Dat onze designbedrijven hoge ogen gooien in het buitenland en een belangrijk Vlaams exportproduct zijn, staat buiten kijf. We vroegen aan enkele Vlaamse bedrijven hoe zij die internationale veroveringstocht aanpakken. Vandaag aan het woord: Jan Ameloot, CEO van verlichtingsbedrijf Delta Light, dat inzet op toonzalen in alle belangrijke designsteden.

Wil je op de hoogte gehouden worden van nieuwe artikels in dit magazien? Schrijf je in op onze nieuwsbrief!

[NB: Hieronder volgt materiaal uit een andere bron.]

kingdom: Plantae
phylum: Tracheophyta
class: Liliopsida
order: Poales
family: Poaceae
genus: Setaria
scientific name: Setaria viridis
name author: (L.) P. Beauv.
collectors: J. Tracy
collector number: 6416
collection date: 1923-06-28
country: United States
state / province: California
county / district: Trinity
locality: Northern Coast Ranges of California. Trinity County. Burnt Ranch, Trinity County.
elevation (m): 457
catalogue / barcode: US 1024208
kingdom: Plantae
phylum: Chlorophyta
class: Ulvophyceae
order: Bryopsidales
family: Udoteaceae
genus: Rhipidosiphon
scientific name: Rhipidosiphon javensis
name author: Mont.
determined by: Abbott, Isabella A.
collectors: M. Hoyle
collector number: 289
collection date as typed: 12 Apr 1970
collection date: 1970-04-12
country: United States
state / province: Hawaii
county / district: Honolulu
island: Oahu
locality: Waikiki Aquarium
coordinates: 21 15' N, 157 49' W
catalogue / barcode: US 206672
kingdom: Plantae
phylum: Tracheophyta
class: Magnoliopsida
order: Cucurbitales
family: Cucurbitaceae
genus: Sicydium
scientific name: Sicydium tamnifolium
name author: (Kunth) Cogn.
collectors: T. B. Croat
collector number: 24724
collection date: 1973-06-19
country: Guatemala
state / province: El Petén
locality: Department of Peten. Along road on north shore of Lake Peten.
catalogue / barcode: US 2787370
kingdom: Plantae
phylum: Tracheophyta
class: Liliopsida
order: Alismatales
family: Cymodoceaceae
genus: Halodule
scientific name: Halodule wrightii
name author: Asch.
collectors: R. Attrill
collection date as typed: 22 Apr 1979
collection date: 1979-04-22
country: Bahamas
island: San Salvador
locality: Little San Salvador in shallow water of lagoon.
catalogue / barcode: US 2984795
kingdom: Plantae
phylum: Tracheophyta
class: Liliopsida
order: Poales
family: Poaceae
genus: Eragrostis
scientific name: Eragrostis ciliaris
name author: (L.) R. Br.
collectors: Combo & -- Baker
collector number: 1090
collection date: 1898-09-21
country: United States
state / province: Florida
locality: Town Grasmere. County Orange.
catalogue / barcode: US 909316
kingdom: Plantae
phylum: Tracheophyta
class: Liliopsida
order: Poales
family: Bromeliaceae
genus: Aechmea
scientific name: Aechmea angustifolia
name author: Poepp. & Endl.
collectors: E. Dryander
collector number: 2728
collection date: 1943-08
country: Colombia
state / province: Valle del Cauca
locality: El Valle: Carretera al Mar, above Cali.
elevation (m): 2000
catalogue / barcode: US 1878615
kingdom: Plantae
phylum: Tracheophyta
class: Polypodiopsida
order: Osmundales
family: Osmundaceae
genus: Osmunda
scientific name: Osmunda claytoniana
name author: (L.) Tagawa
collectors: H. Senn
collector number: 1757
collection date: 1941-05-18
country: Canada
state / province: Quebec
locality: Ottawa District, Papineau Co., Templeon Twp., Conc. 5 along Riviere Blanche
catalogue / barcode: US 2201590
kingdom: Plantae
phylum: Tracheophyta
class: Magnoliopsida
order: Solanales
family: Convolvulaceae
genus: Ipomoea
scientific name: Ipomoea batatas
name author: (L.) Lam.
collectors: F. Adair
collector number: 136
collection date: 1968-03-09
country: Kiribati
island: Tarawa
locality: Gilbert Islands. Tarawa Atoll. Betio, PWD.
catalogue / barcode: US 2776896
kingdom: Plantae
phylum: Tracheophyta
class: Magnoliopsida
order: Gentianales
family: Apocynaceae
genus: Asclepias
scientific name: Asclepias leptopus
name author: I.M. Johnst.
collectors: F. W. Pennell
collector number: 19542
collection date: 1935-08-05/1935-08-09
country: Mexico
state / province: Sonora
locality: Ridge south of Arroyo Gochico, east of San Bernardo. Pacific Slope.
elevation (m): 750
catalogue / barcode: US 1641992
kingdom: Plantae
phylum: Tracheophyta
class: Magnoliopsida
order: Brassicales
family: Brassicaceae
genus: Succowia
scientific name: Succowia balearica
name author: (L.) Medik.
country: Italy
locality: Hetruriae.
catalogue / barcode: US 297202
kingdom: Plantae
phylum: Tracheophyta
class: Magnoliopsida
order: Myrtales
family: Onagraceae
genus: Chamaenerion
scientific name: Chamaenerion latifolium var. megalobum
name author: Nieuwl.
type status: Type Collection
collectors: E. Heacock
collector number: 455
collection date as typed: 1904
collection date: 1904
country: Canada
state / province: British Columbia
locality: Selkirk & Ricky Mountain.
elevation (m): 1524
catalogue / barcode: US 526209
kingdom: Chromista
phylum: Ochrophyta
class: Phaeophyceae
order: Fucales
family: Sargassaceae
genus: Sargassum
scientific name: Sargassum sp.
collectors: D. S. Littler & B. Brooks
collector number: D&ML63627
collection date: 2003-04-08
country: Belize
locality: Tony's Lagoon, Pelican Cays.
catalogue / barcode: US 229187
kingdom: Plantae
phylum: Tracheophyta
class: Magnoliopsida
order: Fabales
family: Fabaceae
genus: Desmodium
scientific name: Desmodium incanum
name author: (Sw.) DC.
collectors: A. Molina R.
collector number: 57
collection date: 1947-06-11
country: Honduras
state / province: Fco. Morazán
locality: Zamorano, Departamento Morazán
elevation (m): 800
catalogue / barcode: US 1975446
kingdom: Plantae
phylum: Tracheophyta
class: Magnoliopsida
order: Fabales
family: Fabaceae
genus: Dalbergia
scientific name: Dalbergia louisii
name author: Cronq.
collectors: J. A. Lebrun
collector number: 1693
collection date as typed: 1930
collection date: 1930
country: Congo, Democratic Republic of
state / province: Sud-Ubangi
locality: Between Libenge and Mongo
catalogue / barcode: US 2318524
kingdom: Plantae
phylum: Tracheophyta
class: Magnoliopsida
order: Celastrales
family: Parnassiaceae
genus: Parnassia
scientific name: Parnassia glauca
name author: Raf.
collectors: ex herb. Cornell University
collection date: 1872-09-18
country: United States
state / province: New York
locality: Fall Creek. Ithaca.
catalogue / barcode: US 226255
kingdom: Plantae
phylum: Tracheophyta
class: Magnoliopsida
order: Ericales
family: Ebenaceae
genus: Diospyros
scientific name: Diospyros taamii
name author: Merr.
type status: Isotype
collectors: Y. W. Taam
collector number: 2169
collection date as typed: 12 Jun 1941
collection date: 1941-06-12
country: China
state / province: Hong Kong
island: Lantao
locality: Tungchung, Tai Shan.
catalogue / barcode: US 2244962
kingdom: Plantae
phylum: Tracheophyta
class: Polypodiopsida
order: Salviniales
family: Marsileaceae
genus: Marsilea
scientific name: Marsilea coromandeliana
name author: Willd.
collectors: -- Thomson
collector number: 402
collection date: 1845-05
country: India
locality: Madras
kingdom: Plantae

Pure lighting pleasure, luidt de slogan van Delta Light. Puur lichtplezier. “Die slogan dekt de lading”, zegt Jan Ameloot, die samen met zijn broer het familiebedrijf leidt. “Of we nu winkels, hotels, restaurants, kantoren of woningen van verlichting voorzien, dat maakt voor ons niet uit. Als het maar om projecten gaat waar licht echt het verschil maakt, en voor schoonheid en een goed gevoel zorgt.”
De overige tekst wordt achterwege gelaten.